When back I uploaded my photos and had a go some detournement of my own. It was fun.
Once again thanks to Morag for this opportunity to walk together, alone. Until actual group walks become a thing again this is a valuable substitute.
Today at 2pm I “joined” Blake Morris and The Loiterers Resistance Movement for a remote but synchronised Sunday stroll. Every first Sunday of the month the Manchester based LRM, lead by Morag Rose get together to walk creatively and engage critically with the city. Their walks are open to everyone but in light of the lockdown they’re having to be even more creative: can collective walking be compatible with social distancing? Yes.

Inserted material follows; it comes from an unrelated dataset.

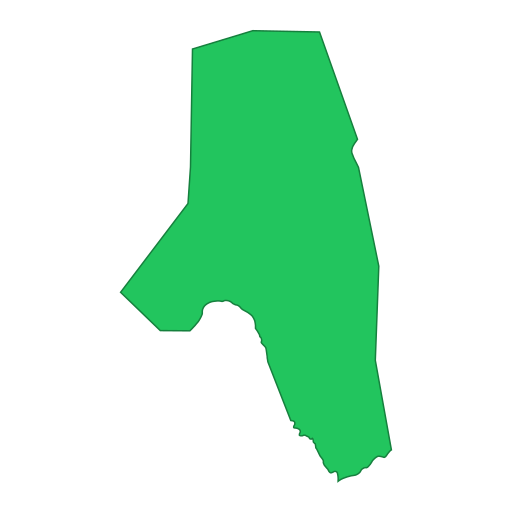 the district of San Agustin, Copán, Honduras
{"feature_id": "27666195B62722570051096", "entity_name": "San Agustin", "entity_type": "district", "adm_level": 2, "iso_a3": "HND", "parent_name": "Honduras", "parent_adm1": "Copán", "projection": "robinson", "projection_center": [-88.925, 14.809], "detail": "fine", "context": "isolated", "style": "filled", "palette": "green", "viewbox_px": 512, "rotation_deg": 0, "n_neighbors": 0, "source": "geoboundaries", "source_scale": "gbopen_adm2", "svg_char_len": 5876}
<svg xmlns="http://www.w3.org/2000/svg" viewBox="0 0 512 512"><path d="M252.8,30.7L192.5,49.0L190.5,167.1L188.0,203.5L120.6,292.3L160.3,330.6L189.9,330.8L191.1,329.6L192.3,328.4L193.1,327.5L195.0,325.5L196.3,323.9L197.7,322.3L198.4,321.4L199.0,320.5L199.4,319.8L199.7,319.3L200.0,318.8L200.6,317.7L201.2,316.5L201.8,315.1L201.9,314.8L202.1,314.4L202.2,313.8L202.3,313.5L202.3,313.0L202.3,312.4L202.3,311.4L202.3,311.1L202.4,310.6L202.4,310.3L202.5,309.8L202.6,309.4L202.8,309.0L202.9,308.6L203.1,308.3L203.3,307.8L203.5,307.5L203.7,307.1L203.9,306.8L204.2,306.4L204.4,306.1L204.8,305.7L205.0,305.4L205.4,305.1L206.0,304.6L206.6,304.1L207.1,303.8L207.6,303.5L208.3,303.1L209.1,302.7L209.6,302.4L210.8,302.0L211.4,301.8L212.1,301.6L212.7,301.5L213.3,301.4L214.7,301.2L215.7,301.1L217.5,300.9L218.3,300.9L219.1,300.9L219.7,301.0L220.3,301.1L221.0,301.2L221.4,301.3L221.9,301.4L222.3,301.4L222.7,301.3L223.0,301.2L223.4,301.1L223.8,300.9L224.1,300.7L224.6,300.6L224.8,300.5L225.2,300.5L225.8,300.4L226.7,300.5L227.4,300.6L228.3,300.7L228.7,300.9L229.1,301.0L229.5,301.2L230.0,301.4L230.5,301.6L230.8,301.9L231.5,302.3L232.1,302.9L232.7,303.4L233.3,303.8L234.0,304.1L234.6,304.4L235.2,304.7L235.9,304.9L236.7,305.0L237.3,305.2L237.6,305.3L238.1,305.5L238.7,305.9L239.1,306.2L239.6,306.6L240.0,307.0L240.7,307.8L241.1,308.3L241.5,308.7L241.9,309.0L242.2,309.3L243.0,309.8L243.6,310.1L244.6,310.7L245.2,311.0L247.9,312.5L250.7,314.6L252.2,316.0L253.1,317.4L253.7,318.4L254.1,319.3L254.5,320.2L254.8,320.9L254.9,321.3L254.9,321.6L255.2,323.0L255.4,324.6L255.5,325.3L255.5,326.0L255.5,327.1L255.5,328.4L257.1,330.6L258.1,332.3L259.3,334.4L259.5,334.7L259.6,334.9L259.6,335.2L259.6,335.7L259.7,336.0L259.8,336.3L259.9,336.6L260.0,336.8L260.3,337.1L260.5,337.2L260.7,337.3L260.8,337.5L261.0,337.8L261.2,338.1L261.3,338.5L261.5,339.1L261.6,339.8L261.7,340.3L261.6,340.6L261.6,340.8L261.6,341.1L261.5,341.4L261.3,341.8L261.3,342.0L261.3,342.4L261.3,342.6L261.7,343.1L262.0,343.5L262.3,343.8L263.0,344.6L264.2,345.8L264.6,346.2L265.1,346.8L265.5,347.3L265.7,347.6L265.8,347.9L265.9,348.2L266.0,348.6L266.1,349.1L266.2,349.6L267.2,356.6L267.2,357.3L267.3,358.4L267.4,358.9L267.5,359.4L267.9,361.9L290.8,420.5L292.7,420.8L293.1,420.9L293.4,421.0L293.6,421.1L293.9,421.3L294.2,421.5L294.3,421.6L294.4,421.8L294.5,422.0L294.7,422.3L294.8,422.6L294.8,422.8L294.8,423.1L294.8,423.6L294.8,424.1L294.7,424.5L294.5,424.8L294.3,425.3L294.0,425.8L293.9,426.0L293.8,426.3L293.7,426.6L293.7,427.0L293.7,427.4L293.7,427.5L293.9,427.7L294.0,427.8L294.4,427.9L295.3,428.0L296.1,428.1L296.5,428.2L296.9,428.2L297.4,428.4L298.1,428.7L298.7,429.0L298.9,429.1L299.1,429.3L299.4,429.5L299.7,429.8L299.8,430.0L300.0,430.2L300.1,430.4L300.2,430.7L300.2,430.9L300.3,431.2L300.3,431.6L300.2,432.0L300.2,432.4L300.0,432.7L299.8,433.2L299.6,433.5L299.5,433.9L299.4,434.4L299.4,434.7L299.4,434.9L299.4,435.1L299.5,435.2L299.5,435.3L300.0,435.6L300.3,435.7L300.5,435.7L301.0,435.8L301.6,435.8L302.1,435.8L302.5,435.7L302.9,435.6L303.4,435.3L303.7,435.2L304.0,435.2L304.3,435.2L304.7,435.2L305.0,435.2L305.2,435.3L305.4,435.4L305.7,435.5L306.3,435.8L306.7,436.1L307.2,436.3L308.1,436.7L308.5,436.9L308.6,437.0L308.9,437.2L309.1,437.4L309.3,437.8L309.5,438.2L309.5,438.4L309.6,438.5L309.8,438.6L310.1,438.9L310.5,439.0L311.1,439.1L311.3,439.1L311.6,439.0L311.8,438.9L311.9,438.7L312.0,438.5L312.1,438.4L312.3,438.3L312.5,438.4L312.6,438.5L312.9,439.2L313.1,439.8L313.2,440.3L313.3,440.9L313.3,441.2L313.3,441.8L313.4,442.0L313.5,442.2L313.7,442.4L314.1,442.8L314.6,443.4L314.9,443.6L315.2,443.8L315.3,443.9L315.3,444.0L315.6,445.9L315.8,447.7L315.9,447.9L316.0,448.1L316.1,448.3L316.5,448.7L316.7,449.0L316.9,449.4L318.7,453.1L319.5,454.8L320.0,455.7L320.3,456.3L321.3,457.5L321.9,458.3L322.4,459.0L322.6,459.3L323.0,460.0L323.2,460.4L323.3,460.8L323.4,461.0L323.4,461.3L323.3,461.7L323.3,462.0L323.3,462.3L323.3,462.6L323.5,463.3L323.8,464.0L324.2,464.9L324.3,465.1L324.5,465.4L324.8,465.8L325.6,466.7L326.4,467.7L327.5,468.9L327.8,469.2L328.0,469.5L328.4,470.4L328.7,470.9L328.9,471.3L329.3,471.8L329.5,472.0L329.8,472.3L330.2,472.6L330.4,472.7L330.6,472.8L330.8,472.8L331.0,472.8L331.6,472.7L332.1,472.5L332.7,472.3L333.2,472.0L333.7,471.7L334.1,471.5L334.3,471.4L334.7,471.4L335.0,471.4L335.5,471.4L335.9,471.5L336.1,471.6L336.4,471.7L336.7,472.0L336.9,472.2L337.1,472.3L337.2,472.5L337.4,473.1L337.5,473.6L337.6,474.1L337.8,474.9L338.1,477.1L338.1,477.9L338.2,478.8L338.1,480.3L338.1,481.3L338.6,480.9L339.6,480.2L340.5,479.7L341.0,479.3L342.0,478.9L342.7,478.5L344.6,477.8L346.5,477.1L347.4,476.8L349.3,476.3L350.3,476.0L351.1,475.8L351.8,475.7L353.8,475.4L354.3,475.3L355.4,475.1L356.0,474.9L356.4,474.7L357.0,474.4L357.5,474.1L358.1,473.8L358.7,473.3L359.5,472.7L359.8,472.3L360.0,472.1L360.2,471.8L360.4,471.5L360.6,471.1L361.0,470.4L361.1,470.1L361.4,469.8L361.6,469.5L361.8,469.3L362.1,469.1L362.4,468.8L362.8,468.6L363.3,468.3L364.0,467.9L364.5,467.8L364.9,467.7L365.3,467.6L365.5,467.6L366.0,467.7L366.3,467.7L366.6,467.6L366.8,467.6L367.1,467.4L367.4,467.3L367.7,467.1L368.1,466.7L368.5,466.3L369.2,465.5L369.6,465.0L370.1,464.5L370.5,463.9L370.9,463.3L371.3,462.7L371.8,461.9L372.1,461.3L372.5,460.7L373.0,460.1L373.7,459.4L374.5,458.6L375.3,457.9L376.1,457.3L376.4,457.1L376.9,456.8L377.3,456.6L377.7,456.4L377.9,456.3L378.2,456.2L378.5,456.2L378.8,456.2L379.2,456.2L379.7,456.3L380.4,456.4L381.8,456.7L382.3,456.8L382.6,456.9L383.5,457.2L383.8,457.3L384.1,457.3L384.3,457.3L384.5,457.3L384.7,457.2L385.0,457.0L385.3,456.8L385.7,456.5L386.0,456.1L386.4,455.6L386.7,455.2L387.6,453.8L388.1,453.2L389.0,452.1L390.0,451.0L390.2,450.7L390.6,450.4L390.9,450.2L391.4,449.9L375.3,360.3L378.8,266.2L358.5,167.4L356.3,162.9L353.9,158.2L352.8,155.3L351.9,153.1L351.6,150.8L351.9,149.3L352.6,146.8L353.4,145.4L354.5,143.5L357.5,139.3L319.5,32.0L252.8,30.7Z" fill="#22c55e" stroke="#15803d" stroke-width="1.5"/></svg>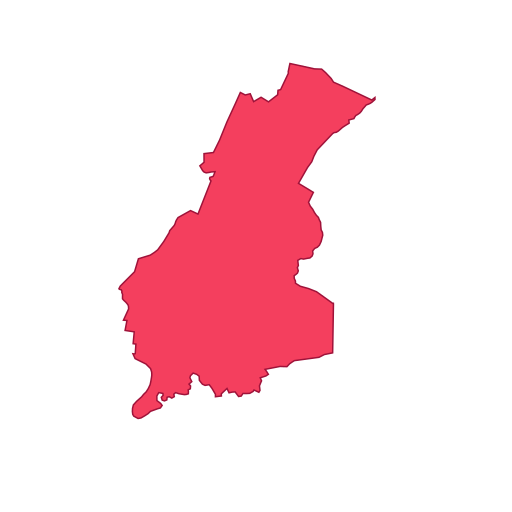 Perak Tengah, Perak, Malaysia (orthographic projection), rotated 25°
{"feature_id": "92858781B97435964158184", "entity_name": "Perak Tengah", "entity_type": "district", "adm_level": 2, "iso_a3": "MYS", "parent_name": "Malaysia", "parent_adm1": "Perak", "projection": "orthographic", "projection_center": [100.916, 4.265], "detail": "fine", "context": "isolated", "style": "filled", "palette": "rose", "viewbox_px": 512, "rotation_deg": 25, "n_neighbors": 0, "source": "geoboundaries", "source_scale": "gbopen_adm2", "svg_char_len": 3139}
<svg xmlns="http://www.w3.org/2000/svg" viewBox="0 0 512 512"><g transform="rotate(25 256 256)"><path d="M205.4,67.2L207.3,75.4L208.1,76.7L208.0,94.8L205.9,96.5L207.5,100.7L202.2,111.0L193.5,110.0L188.6,117.1L182.2,111.4L178.2,114.6L172.7,114.4L172.9,126.9L173.0,146.7L174.0,166.3L173.7,180.2L165.6,185.2L169.3,193.0L167.0,198.0L171.6,201.2L173.5,201.9L175.7,201.7L178.2,200.1L179.7,198.9L183.2,196.9L183.5,200.1L183.5,202.0L182.5,202.9L181.0,204.2L181.3,205.6L182.4,206.5L183.5,207.0L185.7,242.5L177.5,242.5L169.1,254.1L168.7,257.0L168.7,258.8L169.0,260.6L169.0,262.8L167.1,269.5L167.4,271.7L166.3,281.8L164.3,292.0L162.4,295.7L159.8,299.9L150.6,308.2L152.6,321.6L145.7,340.6L145.6,343.6L146.2,343.9L148.2,343.6L149.2,344.4L149.8,345.8L151.3,347.2L152.3,349.5L153.1,351.2L154.8,352.0L157.6,352.9L159.3,353.7L160.8,354.5L161.8,355.7L162.9,357.8L163.0,370.2L166.3,369.0L168.8,378.8L177.7,376.2L181.7,387.4L184.4,386.6L187.8,395.5L186.9,396.3L185.8,396.6L189.8,400.1L201.9,400.4L208.0,402.6L210.5,405.3L211.9,408.0L212.6,410.2L213.6,413.8L214.4,417.3L214.4,421.6L213.9,425.5L212.6,428.9L211.9,431.9L209.2,438.2L207.8,442.8L208.5,446.3L209.7,449.2L211.2,451.6L212.9,452.8L217.8,453.1L220.2,451.4L222.6,448.0L224.8,444.5L226.0,441.4L231.4,436.0L233.6,434.1L233.9,432.2L234.1,431.1L231.9,429.9L227.3,428.9L225.3,424.8L225.6,420.9L229.7,419.9L230.7,421.6L229.9,424.1L231.9,426.3L234.3,426.0L236.0,424.1L235.1,421.6L236.8,420.2L239.7,420.4L241.4,418.0L239.9,416.0L240.9,413.8L244.3,413.4L247.2,412.6L249.7,411.9L251.4,410.9L252.9,409.5L252.1,407.5L251.1,406.0L252.6,404.1L251.6,401.4L249.4,400.4L250.9,397.0L247.5,394.3L247.2,392.2L248.5,388.7L252.4,388.3L255.3,389.0L257.2,392.6L259.7,393.9L261.6,394.8L264.5,394.8L268.0,392.4L272.1,394.6L277.7,398.5L278.7,400.7L283.8,397.5L282.8,395.6L285.7,388.3L289.4,391.4L291.8,389.5L294.5,388.0L299.6,390.7L301.8,389.2L302.3,386.1L306.0,384.4L308.4,383.1L310.6,380.0L310.8,378.3L316.2,378.3L316.4,376.1L314.0,372.2L313.8,368.3L313.8,366.8L311.3,364.6L315.7,360.5L317.2,358.0L314.3,356.1L312.1,354.9L324.5,345.9L328.1,344.4L330.8,343.2L332.0,339.5L333.7,336.6L335.0,334.6L337.2,333.2L355.9,321.2L359.6,316.4L366.4,311.4L346.5,266.8L346.2,266.3L346.0,266.6L325.9,262.8L317.4,263.3L308.9,264.7L303.3,264.0L302.3,262.0L300.1,260.1L298.9,257.7L299.9,256.0L300.8,254.0L300.6,251.6L298.4,249.1L298.4,246.7L297.2,244.8L295.7,242.3L297.7,239.4L300.4,238.7L303.8,236.2L305.7,235.0L306.9,232.3L306.7,229.9L305.2,227.5L306.0,224.3L307.9,222.1L308.9,219.4L308.9,215.3L307.7,208.9L306.2,206.5L304.0,204.8L302.1,201.6L300.3,198.2L297.9,196.3L296.2,194.6L293.5,193.6L290.6,191.9L287.7,189.7L284.0,187.8L280.9,185.1L281.1,174.1L263.8,172.2L265.3,154.0L266.7,147.0L266.3,141.1L266.6,133.9L273.7,112.7L274.5,111.3L276.5,109.9L277.8,108.0L278.9,105.5L280.0,103.0L281.5,100.5L284.3,96.2L282.6,93.5L286.7,90.1L286.7,88.7L287.1,86.4L288.2,85.0L289.6,82.6L290.3,80.4L290.7,77.3L291.5,74.7L292.1,72.5L293.7,70.9L294.9,69.5L296.0,67.8L297.7,63.9L296.8,62.1L296.2,63.3L295.0,65.7L264.0,65.5L252.8,65.7L249.0,63.3L244.6,61.6L241.6,60.4L236.5,58.9L229.9,61.7L205.4,67.2Z" fill="#f43f5e" stroke="#9f1239" stroke-width="1.5"/></g></svg>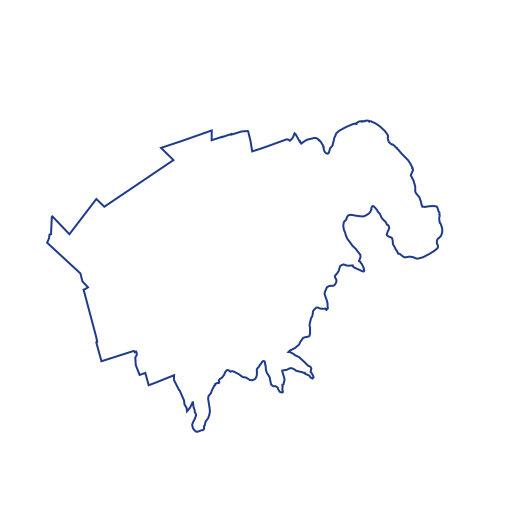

This month’s solution was to team up with Northampton based walking artist Blake Morris whose 52 Scores project fits the brief perfectly:
Every day I am picking a piece of scrap paper to add to a weekly walking collage. After 7 additions the collage will form a walking score, i.e. instructions for walking. Each score will be finished on Friday, made public Saturday, and walked on Sunday.
At 2pm BST Sunday 5th April Morag Rose will be at home in Manchester and will begin a walk guided by the score from her home, while I do the same in Northampton. We invite you to join us wherever you are.
I took up this invitation from my home in Birmingham and got myself a copy of the score from Blake’s website:
At the agreed time I stepped outside and gave myself an hour to complete a circuit of my chosen block. I stayed much closer to my house than on my usual state-sanctioned daily strolls and I walked at a much slower pace meaning I was able to really tune in to my immediate environment while contemplating the cryptic lines of Blake’s score.
I set myself the challenge of taking a photo for each line of the score and here are the results:
“A Walk Around the Block”“I get my inspiration from the streets.”“Merrie England”“Solitary Walkers”“recasting Romantic walking practices”“to the agitation and unrest of our times”“a movement into an unknowable future”“I’m more of a street fighter than a Roman scholar”
Thanks to Morag Rose and Blake Morris for this opportunity to walk together alone. I’m sure there will be more to come.